A man by the name of Jigger Lavell travelled from Melbourne to ride the outlaw Bobs. He rode Bobs for about 3 seconds and then gave:

… a neat, though voluntary exhibition of tumbling on the sawdust thoughtfully provided by the management.

Two nights later Lavell’s second attempt was thwarted because of Bobs having a slight accident. A few nights later, following Bobs recuperation, the ever-hopeful Lavell was ejected from the saddle in seven seconds.

A few days later Skuthorpe announced that he was now in Sydney and would stage his buckjumping exhibition at the Haymarket Hippodrome on 24 March. Among the events there was to be a riding contest for £100 and a prize of £20 for the best buckjumper.

Meanwhile Martini’s Buckjumping Show continued to attract lots of flattering comments such as the statement saying that the show had been in Sydney for twelve weeks and was as strong as ever and always crowded:
Bobs maintains his prestige. No one has been able to sit him yet.

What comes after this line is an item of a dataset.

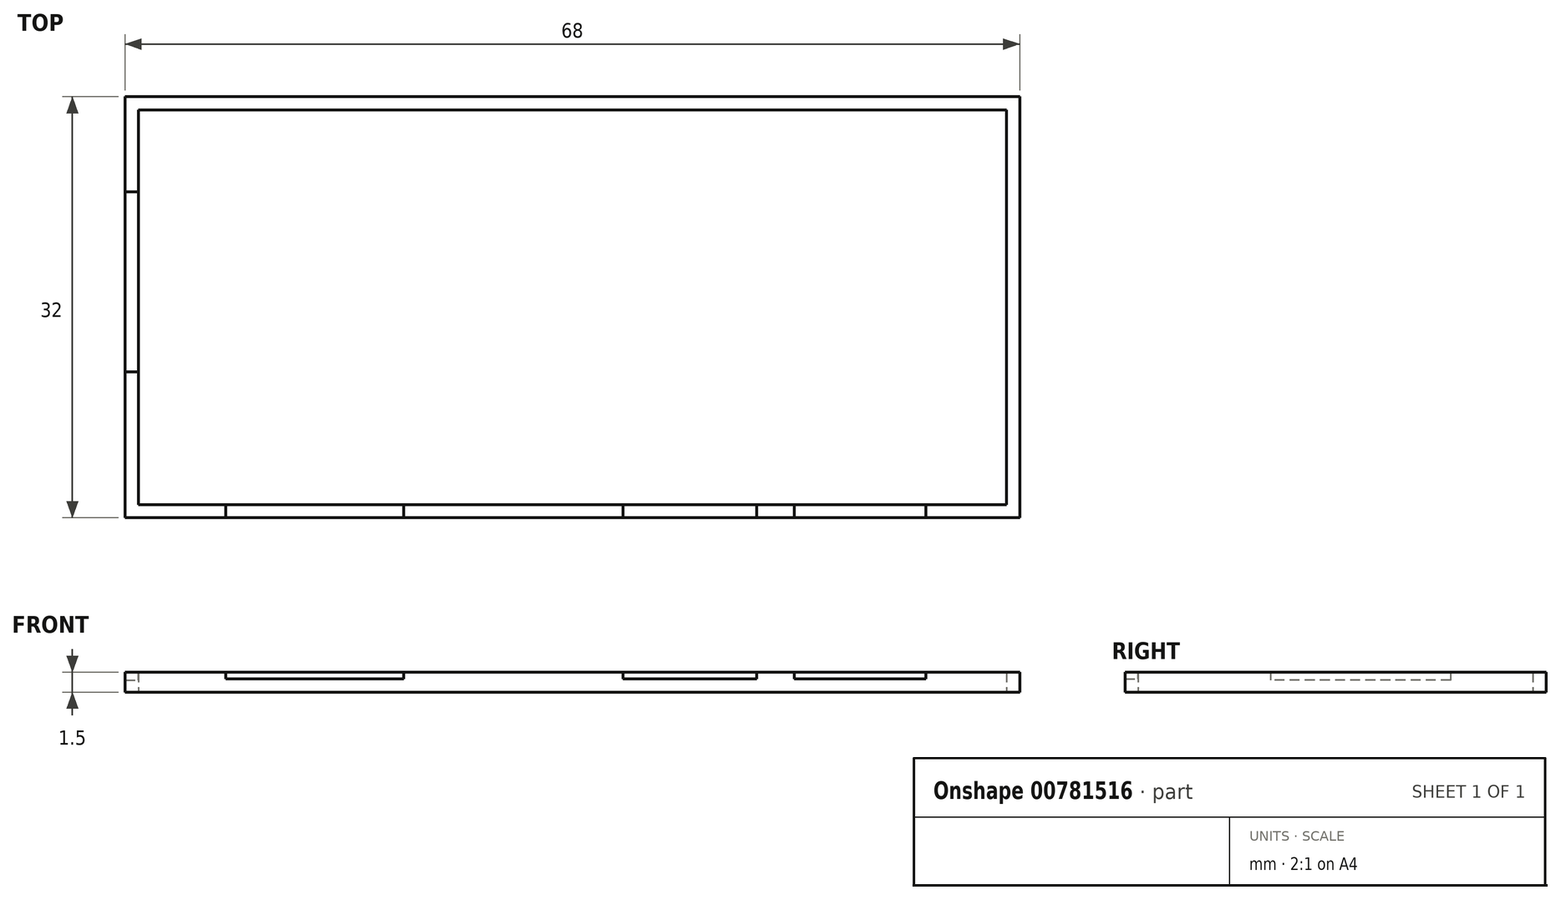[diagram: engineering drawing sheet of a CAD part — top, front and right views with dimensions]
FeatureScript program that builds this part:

On 3 March there was a riding contest between Pendergast and Lavell, and O’Donnell from the Abercrombie River would attempt to ride Bobs. For the first time a performer called Saltbush Bill, the Whip King, from Victoria’s Gippsland, joined the show and was to give exhibitions in the cracking of a variety of whips, including stockwhips and at least one bullock whip of 55 feet (16.8 m) in length. Later there would be a court case between Martini and Saltbush Bill regarding the ownership of this extraordinary whip.